After he joined the President in Hong Kong, Yap is flying again today to Tokyo where he said he will link up with his counterpart Minister. Offhand, he said he would discuss food security concerns that both countries intend to address now that the Japan-Philippines Economic Partnership Agreement took effect with the Senate ratification of this treaty. Agriculture remains the major source of economic growth of both the Philippines and Japan.
Although there was no specific business deals or economic agreements forged in Hong Kong, the President’s economic managers also had the sideline job as her PR advisers. They briefed the President also on the possible question-and-answer portion to prep her on the exclusive interviews separately that she had with the Hong Kong-based media organizations, such as the Financial Times and Institutional Investor Magazine.
Since these were “exclusive” interviews, the Press Secretary refused to divulge what the President talked about with these two foreign media entities, except saying the media interviews dealt more on the economic situation in the Philippines. ‘’They wanted to find out what the President is doing to shield the local economy from the present financial crisis,’’ Dureza added. Fortunately, Yap granted me this short interview with him while I was in Hong Kong also to cover the CGI Asia Meeting.
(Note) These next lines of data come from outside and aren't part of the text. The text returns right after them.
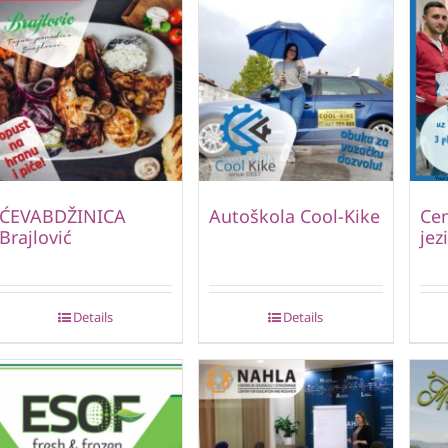
ĆEVABDŽINICA
Autoškola Cool-Kike
Cen
Brajlović
jez
Details
Details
Back in Manila, the Palace started to release in tidbits the initial details of this “massive” infrastructure investment program lined up starting next month. Hopefully, this would kick in early if Congress will be able to approve the proposed P1.415 trillion budget for 2009 before they go to their Christmas break on Dec. 19. The proposed budget is still being deliberated at the Senate plenary.
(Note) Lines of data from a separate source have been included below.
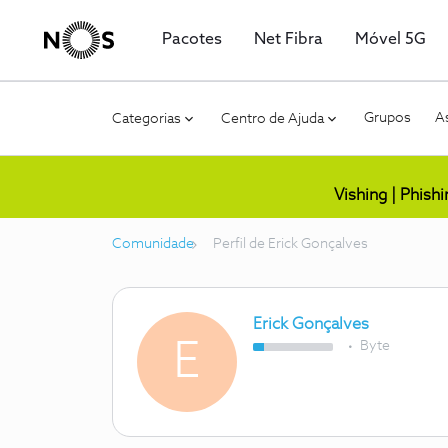
Pacotes
Net Fibra
Móvel 5G
Grupos
As
Categorias
Centro de Ajuda
Vishing | Phish
Comunidade
Perfil de Erick Gonçalves
Erick Gonçalves
E
Byte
Two weeks of sessions will be enough time for both chambers to approve and ratify the budget before their recess. So far, there has been no major debate over the final make of the proposed budget. While there have been renewed debates in Congress over what mode of Cha-cha to take, there is fortunately a conscious recognition that such issues should not distract our lawmakers on the urgency of taking care first of the urgent economic legislations such as the budget.
The remaining one and a half years of her administration, or exactly 572 days from today, would be crucial for the country as well as to President Arroyo. With the global financial crisis looming ahead in the horizon, keeping the country “relatively speaking, doing very well” for now is not enough comfort for her to just plod on in the last 18 months of her stay in office.